Task prompt:
Transcribe the records below exactly as written, from the opening line through the line that contains "IP o deshabilitara el nombre de".

——————————

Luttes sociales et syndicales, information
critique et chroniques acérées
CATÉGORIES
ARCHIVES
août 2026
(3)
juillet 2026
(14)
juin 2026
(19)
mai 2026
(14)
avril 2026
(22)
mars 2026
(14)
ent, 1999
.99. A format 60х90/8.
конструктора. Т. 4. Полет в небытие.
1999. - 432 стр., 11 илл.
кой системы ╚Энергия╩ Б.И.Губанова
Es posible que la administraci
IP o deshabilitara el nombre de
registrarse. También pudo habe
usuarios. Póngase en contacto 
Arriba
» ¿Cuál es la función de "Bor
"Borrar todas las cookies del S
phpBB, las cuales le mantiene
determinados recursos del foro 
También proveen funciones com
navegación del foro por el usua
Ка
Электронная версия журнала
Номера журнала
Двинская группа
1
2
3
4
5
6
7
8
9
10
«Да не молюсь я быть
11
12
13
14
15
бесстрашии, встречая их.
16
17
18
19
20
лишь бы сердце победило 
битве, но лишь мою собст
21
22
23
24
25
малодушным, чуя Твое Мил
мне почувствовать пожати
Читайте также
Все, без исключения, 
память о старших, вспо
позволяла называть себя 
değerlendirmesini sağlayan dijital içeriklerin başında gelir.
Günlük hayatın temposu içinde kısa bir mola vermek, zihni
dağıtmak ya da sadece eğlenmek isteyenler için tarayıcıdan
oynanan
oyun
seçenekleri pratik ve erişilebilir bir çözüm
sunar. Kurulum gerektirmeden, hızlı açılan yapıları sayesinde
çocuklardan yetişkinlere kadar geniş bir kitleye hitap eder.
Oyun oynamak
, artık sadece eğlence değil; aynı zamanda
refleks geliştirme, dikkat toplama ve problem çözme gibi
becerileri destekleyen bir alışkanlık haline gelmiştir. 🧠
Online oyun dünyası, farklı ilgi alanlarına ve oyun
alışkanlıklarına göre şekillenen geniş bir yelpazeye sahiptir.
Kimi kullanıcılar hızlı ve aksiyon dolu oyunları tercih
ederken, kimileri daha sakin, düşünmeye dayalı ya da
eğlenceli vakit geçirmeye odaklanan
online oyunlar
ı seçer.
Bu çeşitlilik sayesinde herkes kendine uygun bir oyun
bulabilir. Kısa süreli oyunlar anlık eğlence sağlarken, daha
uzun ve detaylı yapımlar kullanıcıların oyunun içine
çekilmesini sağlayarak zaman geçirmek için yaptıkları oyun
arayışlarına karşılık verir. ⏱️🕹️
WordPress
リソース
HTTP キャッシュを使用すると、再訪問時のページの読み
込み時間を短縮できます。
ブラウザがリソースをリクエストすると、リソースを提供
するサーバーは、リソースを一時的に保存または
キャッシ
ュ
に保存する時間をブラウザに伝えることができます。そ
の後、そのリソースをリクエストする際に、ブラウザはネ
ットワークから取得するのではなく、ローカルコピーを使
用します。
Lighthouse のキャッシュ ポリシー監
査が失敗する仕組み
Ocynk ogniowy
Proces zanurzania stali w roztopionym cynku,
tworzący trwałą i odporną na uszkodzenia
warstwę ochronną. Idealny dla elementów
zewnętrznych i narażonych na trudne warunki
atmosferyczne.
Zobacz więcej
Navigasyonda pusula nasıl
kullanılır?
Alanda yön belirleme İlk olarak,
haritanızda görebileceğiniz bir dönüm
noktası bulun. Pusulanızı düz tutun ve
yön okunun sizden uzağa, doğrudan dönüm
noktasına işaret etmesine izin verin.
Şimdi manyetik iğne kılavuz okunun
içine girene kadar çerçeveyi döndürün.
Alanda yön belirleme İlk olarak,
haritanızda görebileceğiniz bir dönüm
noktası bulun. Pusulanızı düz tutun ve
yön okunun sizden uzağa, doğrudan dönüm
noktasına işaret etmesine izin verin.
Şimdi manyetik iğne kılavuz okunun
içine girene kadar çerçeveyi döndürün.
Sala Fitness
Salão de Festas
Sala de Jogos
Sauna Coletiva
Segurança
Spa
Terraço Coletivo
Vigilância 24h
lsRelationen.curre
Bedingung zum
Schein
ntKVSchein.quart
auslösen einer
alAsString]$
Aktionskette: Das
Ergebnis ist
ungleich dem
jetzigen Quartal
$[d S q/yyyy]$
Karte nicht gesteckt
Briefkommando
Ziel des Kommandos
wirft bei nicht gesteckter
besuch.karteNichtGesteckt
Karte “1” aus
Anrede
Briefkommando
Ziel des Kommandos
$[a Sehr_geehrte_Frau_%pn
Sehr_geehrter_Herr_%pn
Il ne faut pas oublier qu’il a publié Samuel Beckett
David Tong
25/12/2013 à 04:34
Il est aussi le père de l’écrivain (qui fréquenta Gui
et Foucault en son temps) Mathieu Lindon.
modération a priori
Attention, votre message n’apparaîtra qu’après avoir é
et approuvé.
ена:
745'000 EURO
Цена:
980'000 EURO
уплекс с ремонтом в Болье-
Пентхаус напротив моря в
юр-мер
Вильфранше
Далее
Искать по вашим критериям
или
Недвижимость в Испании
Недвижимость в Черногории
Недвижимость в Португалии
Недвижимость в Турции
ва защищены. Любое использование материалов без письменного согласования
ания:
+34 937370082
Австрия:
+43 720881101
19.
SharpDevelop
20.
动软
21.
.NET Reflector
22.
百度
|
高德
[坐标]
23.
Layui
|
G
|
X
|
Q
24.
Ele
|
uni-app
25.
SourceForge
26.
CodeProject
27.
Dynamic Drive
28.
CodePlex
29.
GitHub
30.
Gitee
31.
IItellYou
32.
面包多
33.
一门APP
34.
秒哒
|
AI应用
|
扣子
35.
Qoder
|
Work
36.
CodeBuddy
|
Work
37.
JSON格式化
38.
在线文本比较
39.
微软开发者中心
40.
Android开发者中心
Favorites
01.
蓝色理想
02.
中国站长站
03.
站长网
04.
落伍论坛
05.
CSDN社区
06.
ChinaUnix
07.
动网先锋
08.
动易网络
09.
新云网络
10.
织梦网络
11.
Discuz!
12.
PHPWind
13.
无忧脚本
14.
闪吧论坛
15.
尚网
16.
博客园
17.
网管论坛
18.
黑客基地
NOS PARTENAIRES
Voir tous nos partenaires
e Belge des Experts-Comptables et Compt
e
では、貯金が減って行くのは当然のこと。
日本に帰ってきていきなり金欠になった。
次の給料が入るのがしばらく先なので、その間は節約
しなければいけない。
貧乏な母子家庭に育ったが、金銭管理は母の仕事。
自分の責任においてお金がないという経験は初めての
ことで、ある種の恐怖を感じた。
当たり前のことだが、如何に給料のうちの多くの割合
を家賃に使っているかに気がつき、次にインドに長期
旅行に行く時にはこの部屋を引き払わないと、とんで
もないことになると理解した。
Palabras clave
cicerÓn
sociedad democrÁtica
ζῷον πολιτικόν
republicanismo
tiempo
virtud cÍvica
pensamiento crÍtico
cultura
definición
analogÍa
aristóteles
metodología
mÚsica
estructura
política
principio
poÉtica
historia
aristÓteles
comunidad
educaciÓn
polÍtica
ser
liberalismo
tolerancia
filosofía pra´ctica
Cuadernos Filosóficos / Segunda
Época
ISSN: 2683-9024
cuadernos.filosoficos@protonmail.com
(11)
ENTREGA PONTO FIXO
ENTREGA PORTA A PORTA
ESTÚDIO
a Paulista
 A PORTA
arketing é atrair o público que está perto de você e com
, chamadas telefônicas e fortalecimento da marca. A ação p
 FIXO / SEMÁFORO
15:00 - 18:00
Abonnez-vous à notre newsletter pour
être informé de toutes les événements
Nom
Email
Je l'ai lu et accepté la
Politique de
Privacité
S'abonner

——————————

Response:
Luttes sociales et syndicales, information
critique et chroniques acérées
CATÉGORIES
ARCHIVES
août 2026
(3)
juillet 2026
(14)
juin 2026
(19)
mai 2026
(14)
avril 2026
(22)
mars 2026
(14)
ent, 1999
.99. A format 60х90/8.
конструктора. Т. 4. Полет в небытие.
1999. - 432 стр., 11 илл.
кой системы ╚Энергия╩ Б.И.Губанова
Es posible que la administraci
IP o deshabilitara el nombre de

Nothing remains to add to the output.